The following might be too geeky for some readers:
As an amateur myrmecologist I am interested in and casually look for what kind of ants live in the places we travel. (It is not as crazy as it might seem as I discovered rather poisonous ones in the trees and fire ants in Panama thus we avoiding nasty stings while hiking and which we might not have noticed otherwise.). In Bali there appears to be three kinds of ants, all harmless. There are large (1/4 inch) solitary black ants that roam around looking for who knows what and are similar to ones in the Sierra's, squads of dainty little red ants with long legs racing over the hot rocks and packs of tiny little black ants no bigger than a speck of pepper dashing helter-skelter everywhere and most often on the fruit in the offerings that are left on the ground and roads. None of them seem to care about the other.
In the evening there are geckos on the walls of every restaurant. There seem to be three kinds, but they might just be different ages or male and female destinctions. There are white ones and green ones and spotted ones. Thay all interact with each other.

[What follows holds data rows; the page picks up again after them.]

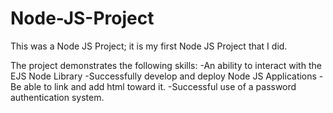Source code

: # Node-JS-Project

This was a Node JS Project; it is my first Node JS Project that I did.

The project demonstrates the following skills:
-An ability to interact with the EJS Node Library
-Successfully develop and deploy Node JS Applications
-Be able to link and add html toward it. 
-Successful use of a password authentication system.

For amusement we watch them battle for space, chase each other, catch bugs and make the sound from which their name comes; they actually say "gecko!"

Tomorrow we have an authentic breakfast at our driver's home and then head off for Sanur and the fast boat to Nusa Lembongan, a little island off the east coast of Bali for a couple of days of snorkeling and diving where they claim we will see large manta rays.